PROBLEM TO WORK ON
Would you give the data below back exactly as it reads?

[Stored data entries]
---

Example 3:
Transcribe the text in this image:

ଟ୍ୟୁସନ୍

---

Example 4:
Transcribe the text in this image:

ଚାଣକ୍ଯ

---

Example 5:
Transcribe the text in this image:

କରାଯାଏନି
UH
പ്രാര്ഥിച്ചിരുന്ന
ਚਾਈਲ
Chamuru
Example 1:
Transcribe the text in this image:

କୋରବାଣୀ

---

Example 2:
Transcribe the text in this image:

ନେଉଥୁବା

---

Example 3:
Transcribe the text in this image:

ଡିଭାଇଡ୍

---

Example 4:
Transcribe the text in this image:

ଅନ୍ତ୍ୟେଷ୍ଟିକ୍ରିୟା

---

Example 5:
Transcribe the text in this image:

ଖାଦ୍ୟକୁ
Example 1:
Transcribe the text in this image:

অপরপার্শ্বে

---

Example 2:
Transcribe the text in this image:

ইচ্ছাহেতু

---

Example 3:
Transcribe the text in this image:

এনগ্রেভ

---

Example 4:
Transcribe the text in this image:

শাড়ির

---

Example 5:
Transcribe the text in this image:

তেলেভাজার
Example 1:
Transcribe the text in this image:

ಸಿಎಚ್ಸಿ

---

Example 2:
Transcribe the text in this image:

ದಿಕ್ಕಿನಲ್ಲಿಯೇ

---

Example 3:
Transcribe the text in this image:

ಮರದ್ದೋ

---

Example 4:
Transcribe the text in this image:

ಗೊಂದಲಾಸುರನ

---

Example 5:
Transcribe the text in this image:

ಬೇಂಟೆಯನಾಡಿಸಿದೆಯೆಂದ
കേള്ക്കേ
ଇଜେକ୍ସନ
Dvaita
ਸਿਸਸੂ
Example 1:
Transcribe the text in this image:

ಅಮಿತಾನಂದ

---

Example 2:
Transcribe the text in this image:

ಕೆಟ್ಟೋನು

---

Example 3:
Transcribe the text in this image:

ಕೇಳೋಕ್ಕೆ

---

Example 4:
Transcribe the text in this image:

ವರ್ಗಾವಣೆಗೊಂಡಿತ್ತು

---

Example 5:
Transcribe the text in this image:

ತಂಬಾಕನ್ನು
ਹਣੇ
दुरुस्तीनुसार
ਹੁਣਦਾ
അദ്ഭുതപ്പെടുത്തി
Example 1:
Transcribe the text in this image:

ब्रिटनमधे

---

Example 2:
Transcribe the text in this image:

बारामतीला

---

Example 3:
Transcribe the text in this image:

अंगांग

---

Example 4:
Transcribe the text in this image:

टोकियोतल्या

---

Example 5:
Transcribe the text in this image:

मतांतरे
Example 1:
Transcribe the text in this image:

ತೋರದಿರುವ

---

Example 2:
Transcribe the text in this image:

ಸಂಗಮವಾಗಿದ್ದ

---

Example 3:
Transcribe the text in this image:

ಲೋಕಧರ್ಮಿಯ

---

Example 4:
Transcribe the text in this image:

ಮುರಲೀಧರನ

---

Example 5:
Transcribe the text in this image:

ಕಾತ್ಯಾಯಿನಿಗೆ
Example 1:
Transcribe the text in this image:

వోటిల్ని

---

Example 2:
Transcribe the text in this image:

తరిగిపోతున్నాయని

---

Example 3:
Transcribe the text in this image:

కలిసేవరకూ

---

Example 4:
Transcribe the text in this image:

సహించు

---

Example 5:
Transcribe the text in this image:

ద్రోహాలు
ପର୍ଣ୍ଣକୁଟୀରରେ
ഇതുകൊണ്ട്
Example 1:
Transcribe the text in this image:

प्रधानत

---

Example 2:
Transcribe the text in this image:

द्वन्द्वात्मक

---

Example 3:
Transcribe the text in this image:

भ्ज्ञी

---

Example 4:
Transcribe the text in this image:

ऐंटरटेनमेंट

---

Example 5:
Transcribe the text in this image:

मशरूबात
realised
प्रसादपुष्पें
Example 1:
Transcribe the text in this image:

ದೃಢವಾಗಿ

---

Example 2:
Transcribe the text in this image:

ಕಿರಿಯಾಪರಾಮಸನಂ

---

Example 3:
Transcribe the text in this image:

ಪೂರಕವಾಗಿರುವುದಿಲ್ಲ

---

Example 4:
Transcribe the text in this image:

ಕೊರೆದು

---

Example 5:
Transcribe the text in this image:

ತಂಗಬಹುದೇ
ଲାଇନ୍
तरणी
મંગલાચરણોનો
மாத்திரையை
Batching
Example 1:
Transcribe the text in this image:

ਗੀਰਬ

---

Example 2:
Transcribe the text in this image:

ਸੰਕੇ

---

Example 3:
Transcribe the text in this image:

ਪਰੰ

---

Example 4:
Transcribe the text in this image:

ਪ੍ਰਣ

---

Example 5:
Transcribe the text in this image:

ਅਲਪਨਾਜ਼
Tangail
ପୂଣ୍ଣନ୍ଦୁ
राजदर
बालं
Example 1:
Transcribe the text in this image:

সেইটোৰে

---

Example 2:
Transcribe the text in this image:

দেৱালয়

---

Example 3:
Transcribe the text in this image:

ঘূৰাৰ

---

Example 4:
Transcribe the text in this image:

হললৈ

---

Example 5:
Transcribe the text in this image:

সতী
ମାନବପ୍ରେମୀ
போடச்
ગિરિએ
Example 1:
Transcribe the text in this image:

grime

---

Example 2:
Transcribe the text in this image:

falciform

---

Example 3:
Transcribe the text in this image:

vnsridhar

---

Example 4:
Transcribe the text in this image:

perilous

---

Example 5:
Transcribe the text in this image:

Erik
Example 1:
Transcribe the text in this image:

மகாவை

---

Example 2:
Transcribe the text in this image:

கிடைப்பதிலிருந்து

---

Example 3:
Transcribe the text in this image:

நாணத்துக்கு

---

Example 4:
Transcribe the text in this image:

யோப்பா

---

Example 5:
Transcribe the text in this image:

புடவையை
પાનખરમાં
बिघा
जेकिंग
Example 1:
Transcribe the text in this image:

YOUR SOLUTION
---

Example 3:
Transcribe the text in this image:

ଟ୍ୟୁସନ୍

---

Example 4:
Transcribe the text in this image:

ଚାଣକ୍ଯ

---

Example 5:
Transcribe the text in this image:

କରାଯାଏନି
UH
പ്രാര്ഥിച്ചിരുന്ന
ਚਾਈਲ
Chamuru
Example 1:
Transcribe the text in this image:

କୋରବାଣୀ

---

Example 2:
Transcribe the text in this image:

ନେଉଥୁବା

---

Example 3:
Transcribe the text in this image:

ଡିଭାଇଡ୍

---

Example 4:
Transcribe the text in this image:

ଅନ୍ତ୍ୟେଷ୍ଟିକ୍ରିୟା

---

Example 5:
Transcribe the text in this image:

ଖାଦ୍ୟକୁ
Example 1:
Transcribe the text in this image:

অপরপার্শ্বে

---

Example 2:
Transcribe the text in this image:

ইচ্ছাহেতু

---

Example 3:
Transcribe the text in this image:

এনগ্রেভ

---

Example 4:
Transcribe the text in this image:

শাড়ির

---

Example 5:
Transcribe the text in this image:

তেলেভাজার
Example 1:
Transcribe the text in this image:

ಸಿಎಚ್ಸಿ

---

Example 2:
Transcribe the text in this image:

ದಿಕ್ಕಿನಲ್ಲಿಯೇ

---

Example 3:
Transcribe the text in this image:

ಮರದ್ದೋ

---

Example 4:
Transcribe the text in this image:

ಗೊಂದಲಾಸುರನ

---

Example 5:
Transcribe the text in this image:

ಬೇಂಟೆಯನಾಡಿಸಿದೆಯೆಂದ
കേള്ക്കേ
ଇଜେକ୍ସନ
Dvaita
ਸਿਸਸੂ
Example 1:
Transcribe the text in this image:

ಅಮಿತಾನಂದ

---

Example 2:
Transcribe the text in this image:

ಕೆಟ್ಟೋನು

---

Example 3:
Transcribe the text in this image:

ಕೇಳೋಕ್ಕೆ

---

Example 4:
Transcribe the text in this image:

ವರ್ಗಾವಣೆಗೊಂಡಿತ್ತು

---

Example 5:
Transcribe the text in this image:

ತಂಬಾಕನ್ನು
ਹਣੇ
दुरुस्तीनुसार
ਹੁਣਦਾ
അദ്ഭുതപ്പെടുത്തി
Example 1:
Transcribe the text in this image:

ब्रिटनमधे

---

Example 2:
Transcribe the text in this image:

बारामतीला

---

Example 3:
Transcribe the text in this image:

अंगांग

---

Example 4:
Transcribe the text in this image:

टोकियोतल्या

---

Example 5:
Transcribe the text in this image:

मतांतरे
Example 1:
Transcribe the text in this image:

ತೋರದಿರುವ

---

Example 2:
Transcribe the text in this image:

ಸಂಗಮವಾಗಿದ್ದ

---

Example 3:
Transcribe the text in this image:

ಲೋಕಧರ್ಮಿಯ

---

Example 4:
Transcribe the text in this image:

ಮುರಲೀಧರನ

---

Example 5:
Transcribe the text in this image:

ಕಾತ್ಯಾಯಿನಿಗೆ
Example 1:
Transcribe the text in this image:

వోటిల్ని

---

Example 2:
Transcribe the text in this image:

తరిగిపోతున్నాయని

---

Example 3:
Transcribe the text in this image:

కలిసేవరకూ

---

Example 4:
Transcribe the text in this image:

సహించు

---

Example 5:
Transcribe the text in this image:

ద్రోహాలు
ପର୍ଣ୍ଣକୁଟୀରରେ
ഇതുകൊണ്ട്
Example 1:
Transcribe the text in this image:

प्रधानत

---

Example 2:
Transcribe the text in this image:

द्वन्द्वात्मक

---

Example 3:
Transcribe the text in this image:

भ्ज्ञी

---

Example 4:
Transcribe the text in this image:

ऐंटरटेनमेंट

---

Example 5:
Transcribe the text in this image:

मशरूबात
realised
प्रसादपुष्पें
Example 1:
Transcribe the text in this image:

ದೃಢವಾಗಿ

---

Example 2:
Transcribe the text in this image:

ಕಿರಿಯಾಪರಾಮಸನಂ

---

Example 3:
Transcribe the text in this image:

ಪೂರಕವಾಗಿರುವುದಿಲ್ಲ

---

Example 4:
Transcribe the text in this image:

ಕೊರೆದು

---

Example 5:
Transcribe the text in this image:

ತಂಗಬಹುದೇ
ଲାଇନ୍
तरणी
મંગલાચરણોનો
மாத்திரையை
Batching
Example 1:
Transcribe the text in this image:

ਗੀਰਬ

---

Example 2:
Transcribe the text in this image:

ਸੰਕੇ

---

Example 3:
Transcribe the text in this image:

ਪਰੰ

---

Example 4:
Transcribe the text in this image:

ਪ੍ਰਣ

---

Example 5:
Transcribe the text in this image:

ਅਲਪਨਾਜ਼
Tangail
ପୂଣ୍ଣନ୍ଦୁ
राजदर
बालं
Example 1:
Transcribe the text in this image:

সেইটোৰে

---

Example 2:
Transcribe the text in this image:

দেৱালয়

---

Example 3:
Transcribe the text in this image:

ঘূৰাৰ

---

Example 4:
Transcribe the text in this image:

হললৈ

---

Example 5:
Transcribe the text in this image:

সতী
ମାନବପ୍ରେମୀ
போடச்
ગિરિએ
Example 1:
Transcribe the text in this image:

grime

---

Example 2:
Transcribe the text in this image:

falciform

---

Example 3:
Transcribe the text in this image:

vnsridhar

---

Example 4:
Transcribe the text in this image:

perilous

---

Example 5:
Transcribe the text in this image:

Erik
Example 1:
Transcribe the text in this image:

மகாவை

---

Example 2:
Transcribe the text in this image:

கிடைப்பதிலிருந்து

---

Example 3:
Transcribe the text in this image:

நாணத்துக்கு

---

Example 4:
Transcribe the text in this image:

யோப்பா

---

Example 5:
Transcribe the text in this image:

புடவையை
પાનખરમાં
बिघा
जेकिंग
Example 1:
Transcribe the text in this image:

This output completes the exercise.